What to do:
Copy every line of the records below that contains the word "Inigo".
-- Dataset records follows --
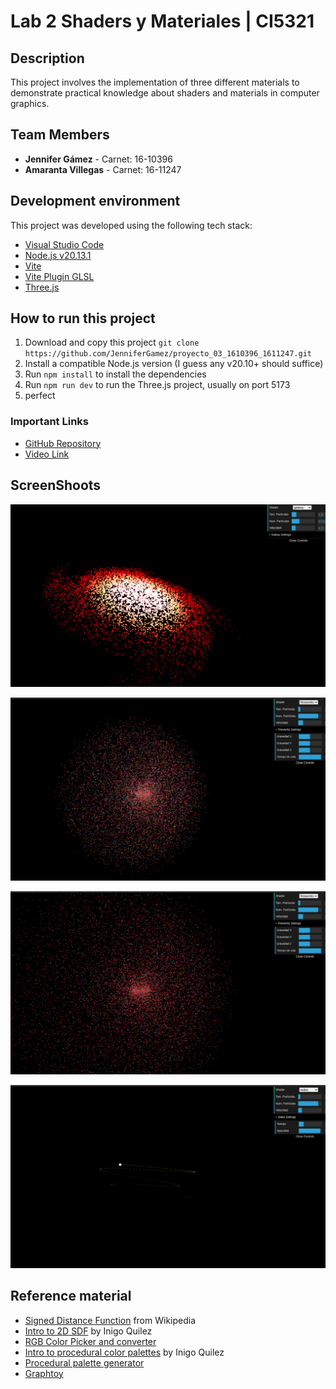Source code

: # Lab 2 Shaders y Materiales | CI5321

## Description 
This project involves the implementation of three different materials to demonstrate practical knowledge about shaders and materials in computer graphics.

## Team Members
- **Jennifer Gámez** - Carnet: 16-10396
- **Amaranta Villegas** - Carnet: 16-11247


## Development environment

This project was developed using the following tech stack:

- [Visual Studio Code](https://code.visualstudio.com/)
- [Node.js v20.13.1](https://nodejs.org/en)
- [Vite](https://vite.dev/)
- [Vite Plugin GLSL](https://www.npmjs.com/package/vite-plugin-glsl)
- [Three.js](https://threejs.org/)

## How to run this project

1. Download and copy this project
    ``git clone https://github.com/JenniferGamez/proyecto_03_1610396_1611247.git ``
2. Install a compatible Node.js version (I guess any v20.10+ should suffice)
3. Run `npm install` to install the dependencies
4. Run `npm run dev` to run the Three.js project, usually on port 5173
5. perfect

### Important Links
- [GitHub Repository](https://github.com/JenniferGamez/proyecto_02_1610396_1611247/) 
- [Video Link](https://drive.google.com/file/d/1YqdSNW6NpUw6Wr6iKTc9ucTA_SgDrpZS/view?usp=drive_link)

## ScreenShoots

![Galaxy](./assets/galaxy.jpg)

![firewoks 1](./assets/fireworks.jpg)

![fireworks 2](./assets/fireworks2.jpg)

![wake](./assets/wake.jpg)

## Reference material

- [Signed Distance Function](https://en.wikipedia.org/wiki/Signed_distance_function) from Wikipedia
- [Intro to 2D SDF](https://iquilezles.org/articles/distfunctions2d/) by Inigo Quilez
- [RGB Color Picker and converter](https://rgbcolorpicker.com/0-1)
- [Intro to procedural color palettes](https://iquilezles.org/articles/palettes/) by Inigo Quilez
- [Procedural palette generator](http://dev.thi.ng/gradients/)
- [Graphtoy](https://graphtoy.com/)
-- Dataset records concluded --
Exercise result:
- [Intro to 2D SDF](https://iquilezles.org/articles/distfunctions2d/) by Inigo Quilez
- [Intro to procedural color palettes](https://iquilezles.org/articles/palettes/) by Inigo Quilez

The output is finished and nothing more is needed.